Rename "FANCLUB" to "FAN CLUB" throughout the text of the material below and reproduce all the text lines with nothing else changed. Leave the pictures out of your answer.

Saved entries:
━━━━━━━━

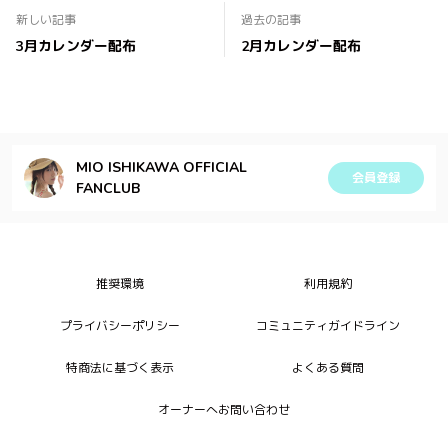
新しい記事
過去の記事
3月カレンダー配布
2月カレンダー配布
MIO ISHIKAWA OFFICIAL
会員登録
FANCLUB
推奨環境
利用規約
プライバシーポリシー
コミュニティガイドライン
特商法に基づく表示
よくある質問
オーナーへお問い合わせ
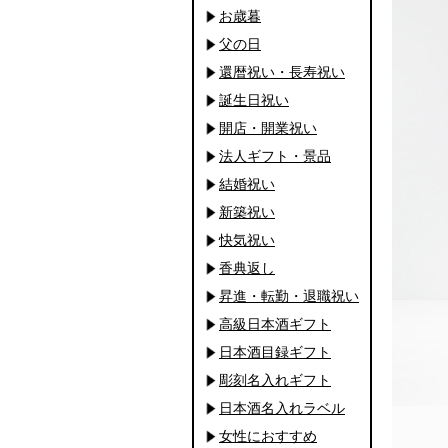
お歳暮
父の日
還暦祝い・長寿祝い
誕生日祝い
開店・開業祝い
法人ギフト・景品
結婚祝い
新築祝い
快気祝い
香典返し
昇進・転勤・退職祝い
高級日本酒ギフト
日本酒目録ギフト
彫刻名入れギフト
日本酒名入れラベル
女性におすすめ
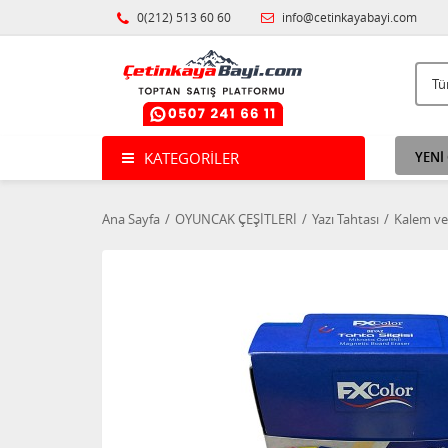
0(212) 513 60 60
info@cetinkayabayi.com
KATEGORILER
YENİ
Ana Sayfa
OYUNCAK ÇEŞİTLERİ
Yazı Tahtası
Kalem ve 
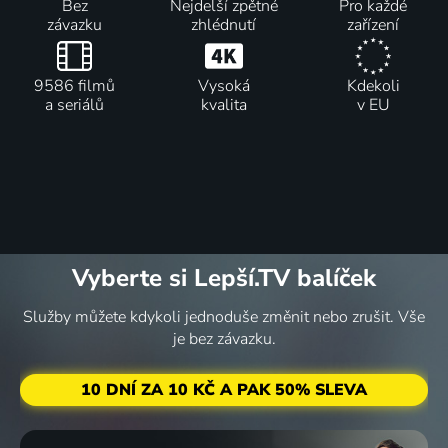
Bez
Nejdelší zpětné
Pro každé
závazku
zhlédnutí
zařízení
9586 filmů
Vysoká
Kdekoli
a seriálů
kvalita
v EU
Vyberte si Lepší.TV balíček
Služby můžete kdykoli jednoduše změnit nebo zrušit. Vše
je bez závazku.
10 DNÍ ZA 10 KČ A PAK 50% SLEVA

━━━━━━━━

* _RESULT OF THE EXERCISE_
新しい記事
過去の記事
3月カレンダー配布
2月カレンダー配布
MIO ISHIKAWA OFFICIAL
会員登録
FAN CLUB
推奨環境
利用規約
プライバシーポリシー
コミュニティガイドライン
特商法に基づく表示
よくある質問
オーナーへお問い合わせ
お歳暮
父の日
還暦祝い・長寿祝い
誕生日祝い
開店・開業祝い
法人ギフト・景品
結婚祝い
新築祝い
快気祝い
香典返し
昇進・転勤・退職祝い
高級日本酒ギフト
日本酒目録ギフト
彫刻名入れギフト
日本酒名入れラベル
女性におすすめ
0(212) 513 60 60
info@cetinkayabayi.com
KATEGORILER
YENİ
Ana Sayfa
OYUNCAK ÇEŞİTLERİ
Yazı Tahtası
Kalem ve 
Bez
Nejdelší zpětné
Pro každé
závazku
zhlédnutí
zařízení
9586 filmů
Vysoká
Kdekoli
a seriálů
kvalita
v EU
Vyberte si Lepší.TV balíček
Služby můžete kdykoli jednoduše změnit nebo zrušit. Vše
je bez závazku.
10 DNÍ ZA 10 KČ A PAK 50% SLEVA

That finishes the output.